# ASSIGNMENT:
Reproduce all the entries exactly and keep the pictures out.

[Dataset entries]
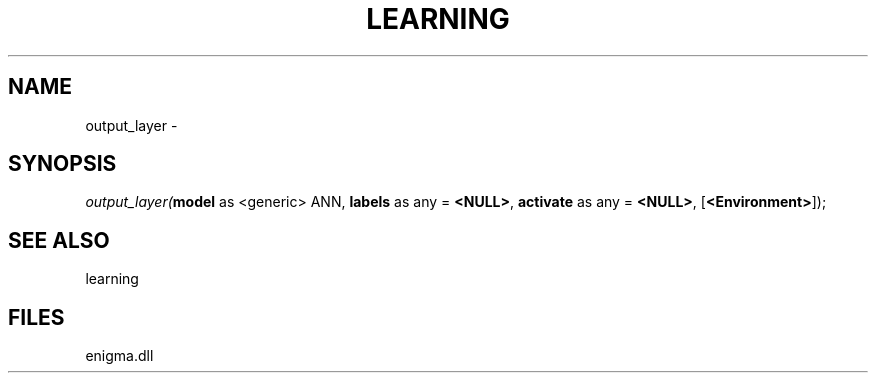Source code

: .\" man page create by R# package system.
.TH LEARNING 1 2000-Jan "output_layer" "output_layer"
.SH NAME
output_layer \- 
.SH SYNOPSIS
\fIoutput_layer(\fBmodel\fR as <generic> ANN, 
\fBlabels\fR as any = \fB<NULL>\fR, 
\fBactivate\fR as any = \fB<NULL>\fR, 
[\fB<Environment>\fR]);\fR
.SH SEE ALSO
learning
.SH FILES
.PP
enigma.dll
.PP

# RESPONSE TO THIS EXERCISE:
Source code

: .\" man page create by R# package system.
.TH LEARNING 1 2000-Jan "output_layer" "output_layer"
.SH NAME
output_layer \- 
.SH SYNOPSIS
\fIoutput_layer(\fBmodel\fR as <generic> ANN, 
\fBlabels\fR as any = \fB<NULL>\fR, 
\fBactivate\fR as any = \fB<NULL>\fR, 
[\fB<Environment>\fR]);\fR
.SH SEE ALSO
learning
.SH FILES
.PP
enigma.dll
.PP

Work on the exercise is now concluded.